▶ [読む文章]
══════

イギリスのEU離脱は、日本の移民政策への警告

BBC発表のイギリスEU離脱国民投票の結果

投票結果2

日本の報道をみていると、イギリスがEUから離脱した理由は
低所得者層が自分たちの雇用を守るため、だとか
保守的な高齢者が、差別的に移民を排除したいため、だとか
報じられていますが、BBCのサイトを読んだり、
英国に住まわれている方の発言を読んだりしていると、
実情はもう少し複雑なようです。

イギリス在住の元国連職員、”めいろま”さんという方が
twitter界隈で活躍されているのですが
彼女のツイートを参考にして、離脱の理由を
整理してみたいとおもいます。
めいろまさんの発言まとめ

 

Q:イギリスにはどれくらい移民が入ってくるのですか?

A:年間25から30万人、EUからは年間18万人です。

Unknown

1980年、イギリスの人口は5633万人でした。
移民が入ってきたため2016年には、
924万人増の6557万人になりました。
イギリスの人口推移
イギリスへの移民内訳

Q:なぜ、イギリスには多くの移民が来るのですか?

A: EU加盟国のスペイン、イタリア、ギリシャなどの失業率が高い国では、月収が約5万程度。しかし、イギリスに来れば、最低でも月収25万になるのに加えて、イギリスは、移民に親切で、英語が通じるため、ドイツやフランスより選ばれるのです。そして、EU国籍なら無職でもビザが必要なく、福祉も受けられるからです。

一方、EU加盟国以外からの移民の場合、
就労許可が必要だし、永住権をとらない限り、福祉も受けられません。

 

Q:なぜ、イギリスはEUから離脱したのか?

A:政府の想定をはるかに超える
年間約18万人もの移民がイギリスに入ってきたために
急激に人口が増え、自治体はそれに対応できなかった。

══════

▶ [課題] イギリスのEU離脱と移民についての文章を、最後の文の後から書き進めよ。 この後に並ぶ項目は使わなくてよい。

▶ [抽出資料]

══════

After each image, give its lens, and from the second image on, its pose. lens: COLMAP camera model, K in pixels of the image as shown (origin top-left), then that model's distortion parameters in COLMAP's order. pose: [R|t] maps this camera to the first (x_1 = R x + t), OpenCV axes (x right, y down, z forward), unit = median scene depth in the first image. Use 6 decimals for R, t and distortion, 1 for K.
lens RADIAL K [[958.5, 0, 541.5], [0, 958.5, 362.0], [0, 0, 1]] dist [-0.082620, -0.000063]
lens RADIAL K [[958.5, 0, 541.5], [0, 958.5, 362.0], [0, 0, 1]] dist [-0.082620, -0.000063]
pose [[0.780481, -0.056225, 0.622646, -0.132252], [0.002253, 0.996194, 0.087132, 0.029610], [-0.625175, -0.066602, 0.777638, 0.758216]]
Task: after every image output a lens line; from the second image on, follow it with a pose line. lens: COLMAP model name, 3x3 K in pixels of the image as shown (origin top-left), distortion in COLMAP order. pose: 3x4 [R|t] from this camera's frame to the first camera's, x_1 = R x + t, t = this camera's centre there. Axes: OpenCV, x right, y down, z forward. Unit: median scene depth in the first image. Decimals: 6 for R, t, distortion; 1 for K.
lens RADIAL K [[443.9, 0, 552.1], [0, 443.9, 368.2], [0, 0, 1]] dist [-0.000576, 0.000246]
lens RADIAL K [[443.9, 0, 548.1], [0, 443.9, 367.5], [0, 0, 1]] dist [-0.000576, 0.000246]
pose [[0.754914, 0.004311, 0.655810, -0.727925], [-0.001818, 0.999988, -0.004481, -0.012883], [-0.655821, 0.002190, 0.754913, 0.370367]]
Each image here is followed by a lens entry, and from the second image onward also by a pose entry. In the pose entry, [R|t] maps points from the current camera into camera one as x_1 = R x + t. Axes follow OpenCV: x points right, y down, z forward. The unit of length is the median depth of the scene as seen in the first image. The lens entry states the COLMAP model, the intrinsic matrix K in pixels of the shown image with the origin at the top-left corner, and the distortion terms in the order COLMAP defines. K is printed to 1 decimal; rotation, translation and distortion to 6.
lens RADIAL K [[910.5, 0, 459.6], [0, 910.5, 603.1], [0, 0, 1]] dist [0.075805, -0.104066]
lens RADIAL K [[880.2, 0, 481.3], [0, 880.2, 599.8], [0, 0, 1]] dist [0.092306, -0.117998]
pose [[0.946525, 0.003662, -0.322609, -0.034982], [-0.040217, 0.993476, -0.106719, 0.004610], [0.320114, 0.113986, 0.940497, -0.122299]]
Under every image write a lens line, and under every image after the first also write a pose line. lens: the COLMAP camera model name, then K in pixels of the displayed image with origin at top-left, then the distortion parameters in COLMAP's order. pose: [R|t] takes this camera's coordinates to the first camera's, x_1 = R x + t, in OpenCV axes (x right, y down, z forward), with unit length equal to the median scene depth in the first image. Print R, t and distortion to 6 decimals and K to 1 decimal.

══════

▶ [解答]
そして、以下のような問題が起きた。

  • 混む
  • 雇用が奪われる
  • 不動産や家賃の高騰
  • 医療がまともに受けれない
  • 税金、社会福祉費が移民に使われる
  • 秩序の崩壊、治安の悪化
  • 一度入ってきた移民は帰らない、そして強制送還もできない。

※ここからは、めいろま女史のツイートをまとめたもの、引用したものです。

/混む
電車、病院、教室などは人でいっぱい。

 

/雇用が奪われる
人手不足のイギリス国民では、
就職しやすく、賃金が上がるのが普通であったのに
移民が入ってきたことにより、移民が職につき賃金も上がらない。
イギリス国民は、移民に職を奪われた形になる。

 

/不動産、家賃の高騰
移民が入ってきたため、
不動産に対する需要が激増して、供給が追いつかない。
年に24万の新築住宅が必要だけれども、17万件しか建てられない。
住宅不足で持ち家も、賃貸も値段が激増。公営住宅も順番待ち状態。
ロンドン郊外では、給与の半分以上が家賃、
新卒の若者が中古1DKの購入頭金を貯めようとおもうと24年の労働が必要。

 

/医療がまともに受けられなくなり
EU国籍の移民は治療が無料であるため、
国立病院の患者が急増
緊急救命は4-7時間待たなければならず
検査は数ヶ月待ちが当たり前となり
医師が足りないため、手術はキャンセルされることが日常
出産後、入院していられる日数は1週間から1日に
そして、外国人には税金で通訳をつける必要がある。

 

/社会福祉費などが移民にとられ
移民は納税していなくても、子供手当てがもらえる。
その制度を悪用した例としては、
ルーマニアのマフィアがイギリスで子供手当てをもらい
ルーマニアに送金するというものがあった。
イギリス国民の税金が移民母国に送られた。

 

/秩序の崩壊、治安の悪化
貧しい不法移民がフランス側のトンネルから隠れて大挙したため
ユーロスターが不通になり、周辺の道路が封鎖され
地元経済に大打撃を与えた。

公立の学校に英語が得意でない外国人生徒が激増し、授業が成り立たず
教室は人でいっぱいになった。

もしトルコがEUに加盟すると、トルコにきているシリア難民もおのずと
イギリスに入ってくることになる。そうすればテロリストもイギリスに
簡単に入ってこれることになる。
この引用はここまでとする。